In my project what I hope to have shown is a way in which traditional scholarship can be translated to distant reading methods, and then applied to texts not served by the original scholarship. My keyword findings adhere to the original argument made by Gilbert and Gubar, and those texts I processed outside the scope of their argument uncovered similar themes. Though my analysis required the specific context of each word, it was a far more efficient means of digging into several novels at once than close reading, and it yielded similar results. For example: in my comparison against A Tale of Two Cities, we can see that the female authors were, in fact, incorporating words and tropes in a similar manner to their male contemporaries, therefore supporting the argument that women were covertly incorporating messages of rebellion within already popularized literary styles.
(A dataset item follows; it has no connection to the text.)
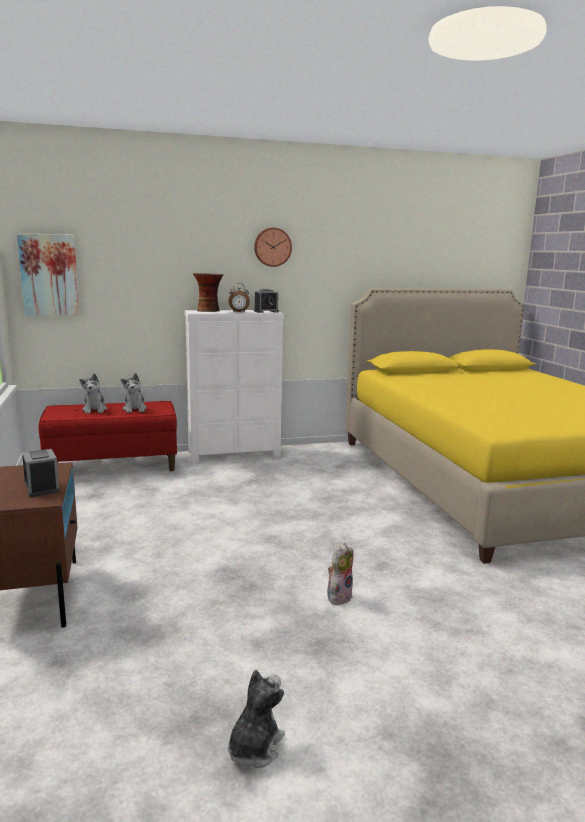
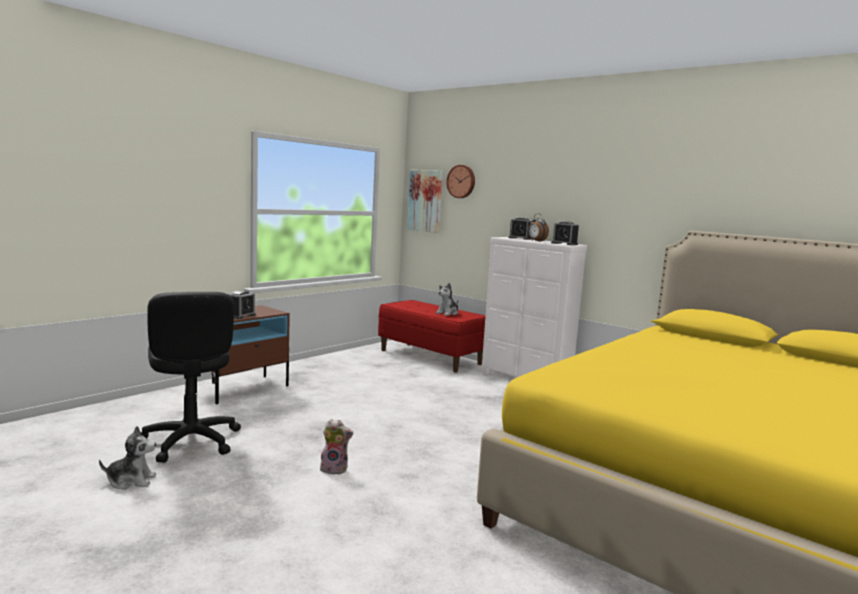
camera: 55 degrees right, 5 degrees down
plush toy [79,373,107,413] -> none
vase [193,273,223,312] -> alarm clock [508,218,532,240]
wall clock [254,228,292,267] -> wall clock moved to [446,165,475,198]
none -> black office chair [141,292,241,463]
This type of “dataset for distant reading,” as Ted Underwood might call it, is not limited to Gilbert and Gubar’s work or even to literary studies. Text mining tools like AntConc can be employed to study a wide range of art forms including video games, film, and even fanfiction. The great thing about digital humanities projects is that they “actively and deliberately [invite] other perspectives into the data analysis and storytelling process” (D’Ignazio and Klein). Within the scope of my project I did not have the chance to open up my processes to books far outside the original lens of Gilbert and Gubar. The reason being that my project functions as a prototype. My goal was to prove that my processes can mine valid results that can then be analyzed to prove any given argument, mine being about concealed themes. Given the results of my dataset, my future project would see this type of analysis open itself up to works that have never stepped foot into the realm of literary scholarship. In future studies, I would also add additional keywords that reflect synonyms of the time or words that were used by different cultures but meant the same thing. In addition, I would add in a larger control for male-authored texts and do a more practiced comparison of female versus male use of the keywords.
With the steps and processes I have outlaid here, though, it does not have to solely be myself who undertakes the next steps of this project. Accessibility, in this sense, is not only applicable to the texts being studied, but to the one doing the studying. Anyone with a computer and a text file can run the same experiments that I have. I hope this inspires others to create processes that can help open up the world of traditional scholarship.